-- Opening Marker --

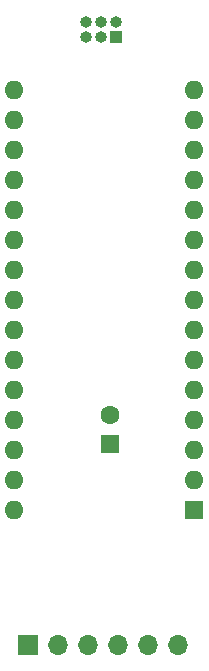
<source format=gbr>
%TF.GenerationSoftware,KiCad,Pcbnew,8.0.2*%
%TF.CreationDate,2024-12-05T22:40:51+01:00*%
%TF.ProjectId,programmerUnoHat,70726f67-7261-46d6-9d65-72556e6f4861,rev?*%
%TF.SameCoordinates,Original*%
%TF.FileFunction,Soldermask,Top*%
%TF.FilePolarity,Negative*%
%FSLAX46Y46*%
G04 Gerber Fmt 4.6, Leading zero omitted, Abs format (unit mm)*
G04 Created by KiCad (PCBNEW 8.0.2) date 2024-12-05 22:40:51*
%MOMM*%
%LPD*%
G01*
G04 APERTURE LIST*
%ADD10R,1.600000X1.600000*%
%ADD11O,1.600000X1.600000*%
%ADD12R,1.000000X1.000000*%
%ADD13O,1.000000X1.000000*%
%ADD14C,1.600000*%
%ADD15R,1.700000X1.700000*%
%ADD16O,1.700000X1.700000*%
G04 APERTURE END LIST*
D10*
%TO.C,A101*%
X121610000Y-106050000D03*
D11*
X121610000Y-103510000D03*
X121610000Y-100970000D03*
X121610000Y-98430000D03*
X121610000Y-95890000D03*
X121610000Y-93350000D03*
X121610000Y-90810000D03*
X121610000Y-88270000D03*
X121610000Y-85730000D03*
X121610000Y-83190000D03*
X121610000Y-80650000D03*
X121610000Y-78110000D03*
X121610000Y-75570000D03*
X121610000Y-73030000D03*
X121610000Y-70490000D03*
X106370000Y-70490000D03*
X106370000Y-73030000D03*
X106370000Y-75570000D03*
X106370000Y-78110000D03*
X106370000Y-80650000D03*
X106370000Y-83190000D03*
X106370000Y-85730000D03*
X106370000Y-88270000D03*
X106370000Y-90810000D03*
X106370000Y-93350000D03*
X106370000Y-95890000D03*
X106370000Y-98430000D03*
X106370000Y-100970000D03*
X106370000Y-103510000D03*
X106370000Y-106050000D03*
%TD*%
D12*
%TO.C,U101*%
X115000000Y-66000000D03*
D13*
X115000000Y-64730000D03*
X113730000Y-66000000D03*
X113730000Y-64730000D03*
X112460000Y-66000000D03*
X112460000Y-64730000D03*
%TD*%
D10*
%TO.C,C101*%
X114500000Y-100500000D03*
D14*
X114500000Y-98000000D03*
%TD*%
D15*
%TO.C,J101*%
X107500000Y-117500000D03*
D16*
X110040000Y-117500000D03*
X112580000Y-117500000D03*
X115120000Y-117500000D03*
X117660000Y-117500000D03*
X120200000Y-117500000D03*
%TD*%
M02*

</source>
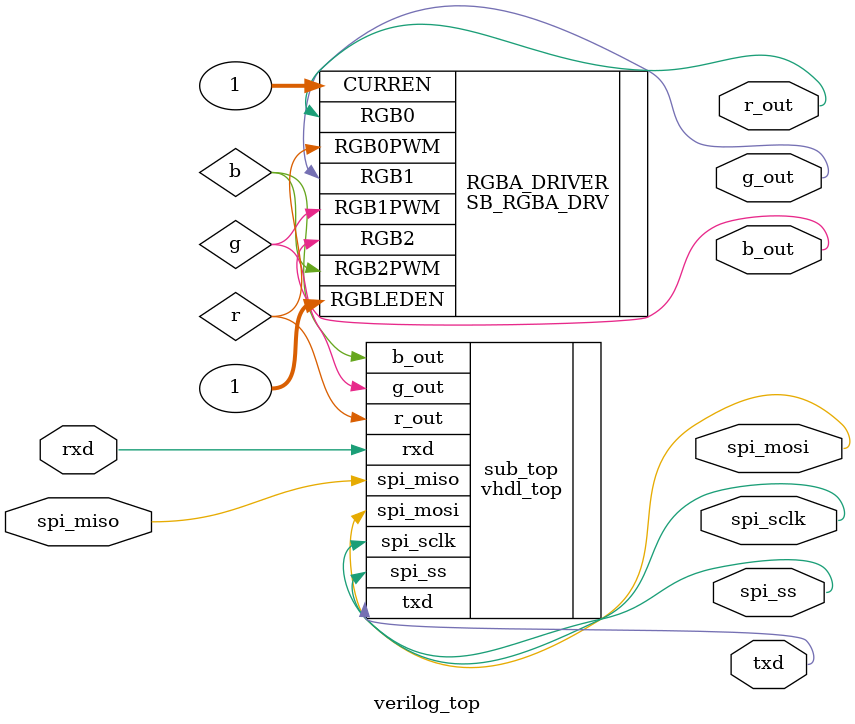
<source format=v>

module verilog_top
  (
   //spi
   spi_mosi,
   spi_miso,
   spi_ss,
   spi_sclk,

   //uart
   txd ,
   rxd ,

   //led
   r_out,
   g_out,
   b_out

   );
   output      spi_mosi;
   input       spi_miso;
   output      spi_ss  ;
   output      spi_sclk;
   output 		txd ;
   input 		rxd ;
   output r_out;
   output g_out;
   output b_out;


	wire r,g,b;

	vhdl_top
	  sub_top (
				  .spi_mosi(spi_mosi),
				  .spi_miso(spi_miso),
				  .spi_ss(spi_ss),
				  .spi_sclk(spi_sclk),

				  //uart	 //uart
				  .txd (txd ),
				  .rxd (rxd ),

				  //led	 //led
				  .r_out (r),
				  .g_out (g),
				  .b_out (b)
				  );

	SB_RGBA_DRV RGBA_DRIVER (
									 .CURREN(1),
									 .RGBLEDEN(1),
									 .RGB0PWM(r),
									 .RGB1PWM(g),
									 .RGB2PWM(b),
									 .RGB0(r_out),
									 .RGB1(g_out),
									 .RGB2(b_out)
									 );
	defparam RGBA_DRIVER.CURRENT_MODE = "0b0";
	defparam	RGBA_DRIVER.RGB0_CURRENT =	"0b111111";
	defparam	RGBA_DRIVER.RGB1_CURRENT =	"0b111111" ;
	defparam	RGBA_DRIVER.RGB2_CURRENT =	"0b111111";

endmodule

</source>
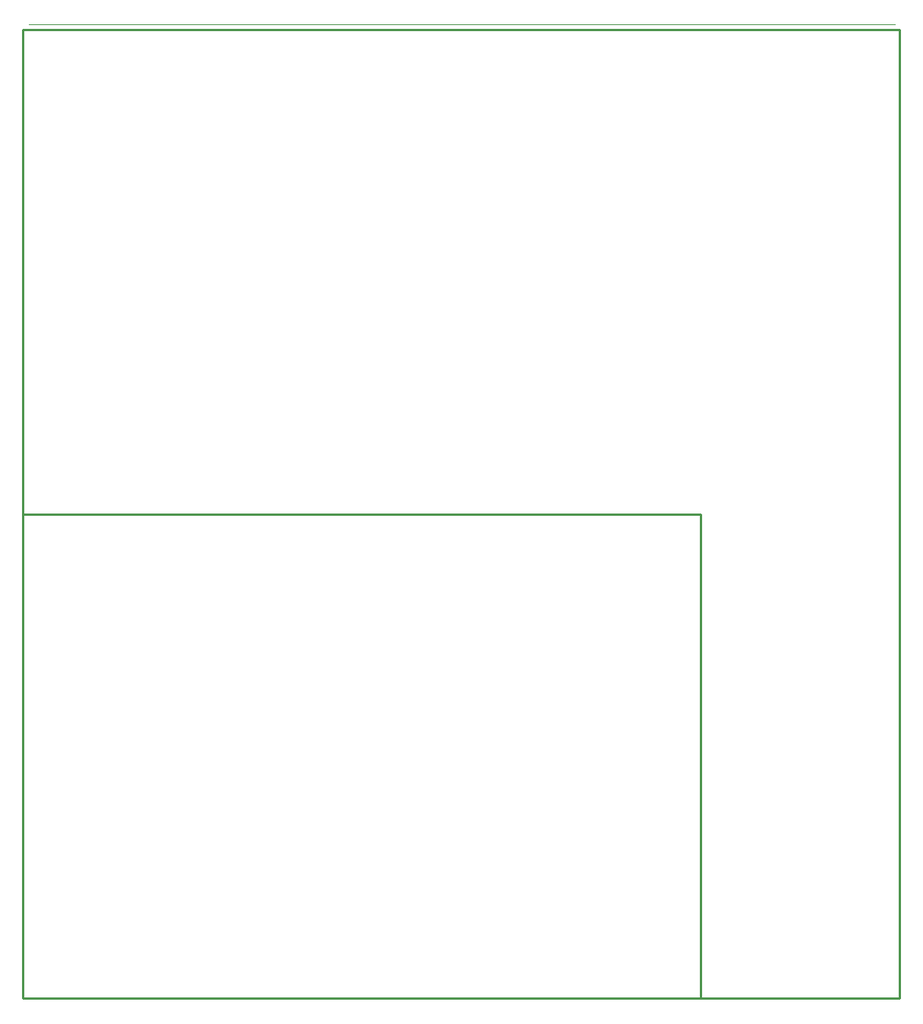
<source format=gko>
G04 Layer_Color=16711935*
%FSLAX25Y25*%
%MOIN*%
G70*
G01*
G75*
%ADD20C,0.01000*%
%ADD80C,0.00000*%
D20*
X485000Y100000D02*
Y525000D01*
X100000D02*
X485000D01*
X100000Y115000D02*
Y525000D01*
Y100000D02*
Y115000D01*
Y100000D02*
X485000D01*
X100000D02*
X397500D01*
Y312500D01*
X100000D02*
X397500D01*
X100000Y100000D02*
Y312500D01*
D80*
X102500Y527500D02*
X483000D01*
M02*

</source>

-- Closing Marker --

WORK TO COMPLETE
Restate the records above exactly, less any pictures.

RESPONSE AREA
<source format=gbr>
%TF.GenerationSoftware,KiCad,Pcbnew,8.0.2*%
%TF.CreationDate,2024-12-05T22:40:51+01:00*%
%TF.ProjectId,programmerUnoHat,70726f67-7261-46d6-9d65-72556e6f4861,rev?*%
%TF.SameCoordinates,Original*%
%TF.FileFunction,Soldermask,Top*%
%TF.FilePolarity,Negative*%
%FSLAX46Y46*%
G04 Gerber Fmt 4.6, Leading zero omitted, Abs format (unit mm)*
G04 Created by KiCad (PCBNEW 8.0.2) date 2024-12-05 22:40:51*
%MOMM*%
%LPD*%
G01*
G04 APERTURE LIST*
%ADD10R,1.600000X1.600000*%
%ADD11O,1.600000X1.600000*%
%ADD12R,1.000000X1.000000*%
%ADD13O,1.000000X1.000000*%
%ADD14C,1.600000*%
%ADD15R,1.700000X1.700000*%
%ADD16O,1.700000X1.700000*%
G04 APERTURE END LIST*
D10*
%TO.C,A101*%
X121610000Y-106050000D03*
D11*
X121610000Y-103510000D03*
X121610000Y-100970000D03*
X121610000Y-98430000D03*
X121610000Y-95890000D03*
X121610000Y-93350000D03*
X121610000Y-90810000D03*
X121610000Y-88270000D03*
X121610000Y-85730000D03*
X121610000Y-83190000D03*
X121610000Y-80650000D03*
X121610000Y-78110000D03*
X121610000Y-75570000D03*
X121610000Y-73030000D03*
X121610000Y-70490000D03*
X106370000Y-70490000D03*
X106370000Y-73030000D03*
X106370000Y-75570000D03*
X106370000Y-78110000D03*
X106370000Y-80650000D03*
X106370000Y-83190000D03*
X106370000Y-85730000D03*
X106370000Y-88270000D03*
X106370000Y-90810000D03*
X106370000Y-93350000D03*
X106370000Y-95890000D03*
X106370000Y-98430000D03*
X106370000Y-100970000D03*
X106370000Y-103510000D03*
X106370000Y-106050000D03*
%TD*%
D12*
%TO.C,U101*%
X115000000Y-66000000D03*
D13*
X115000000Y-64730000D03*
X113730000Y-66000000D03*
X113730000Y-64730000D03*
X112460000Y-66000000D03*
X112460000Y-64730000D03*
%TD*%
D10*
%TO.C,C101*%
X114500000Y-100500000D03*
D14*
X114500000Y-98000000D03*
%TD*%
D15*
%TO.C,J101*%
X107500000Y-117500000D03*
D16*
X110040000Y-117500000D03*
X112580000Y-117500000D03*
X115120000Y-117500000D03*
X117660000Y-117500000D03*
X120200000Y-117500000D03*
%TD*%
M02*

</source>
<source format=v>

module verilog_top
  (
   //spi
   spi_mosi,
   spi_miso,
   spi_ss,
   spi_sclk,

   //uart
   txd ,
   rxd ,

   //led
   r_out,
   g_out,
   b_out

   );
   output      spi_mosi;
   input       spi_miso;
   output      spi_ss  ;
   output      spi_sclk;
   output 		txd ;
   input 		rxd ;
   output r_out;
   output g_out;
   output b_out;


	wire r,g,b;

	vhdl_top
	  sub_top (
				  .spi_mosi(spi_mosi),
				  .spi_miso(spi_miso),
				  .spi_ss(spi_ss),
				  .spi_sclk(spi_sclk),

				  //uart	 //uart
				  .txd (txd ),
				  .rxd (rxd ),

				  //led	 //led
				  .r_out (r),
				  .g_out (g),
				  .b_out (b)
				  );

	SB_RGBA_DRV RGBA_DRIVER (
									 .CURREN(1),
									 .RGBLEDEN(1),
									 .RGB0PWM(r),
									 .RGB1PWM(g),
									 .RGB2PWM(b),
									 .RGB0(r_out),
									 .RGB1(g_out),
									 .RGB2(b_out)
									 );
	defparam RGBA_DRIVER.CURRENT_MODE = "0b0";
	defparam	RGBA_DRIVER.RGB0_CURRENT =	"0b111111";
	defparam	RGBA_DRIVER.RGB1_CURRENT =	"0b111111" ;
	defparam	RGBA_DRIVER.RGB2_CURRENT =	"0b111111";

endmodule

</source>
<source format=gko>
G04 Layer_Color=16711935*
%FSLAX25Y25*%
%MOIN*%
G70*
G01*
G75*
%ADD20C,0.01000*%
%ADD80C,0.00000*%
D20*
X485000Y100000D02*
Y525000D01*
X100000D02*
X485000D01*
X100000Y115000D02*
Y525000D01*
Y100000D02*
Y115000D01*
Y100000D02*
X485000D01*
X100000D02*
X397500D01*
Y312500D01*
X100000D02*
X397500D01*
X100000Y100000D02*
Y312500D01*
D80*
X102500Y527500D02*
X483000D01*
M02*

</source>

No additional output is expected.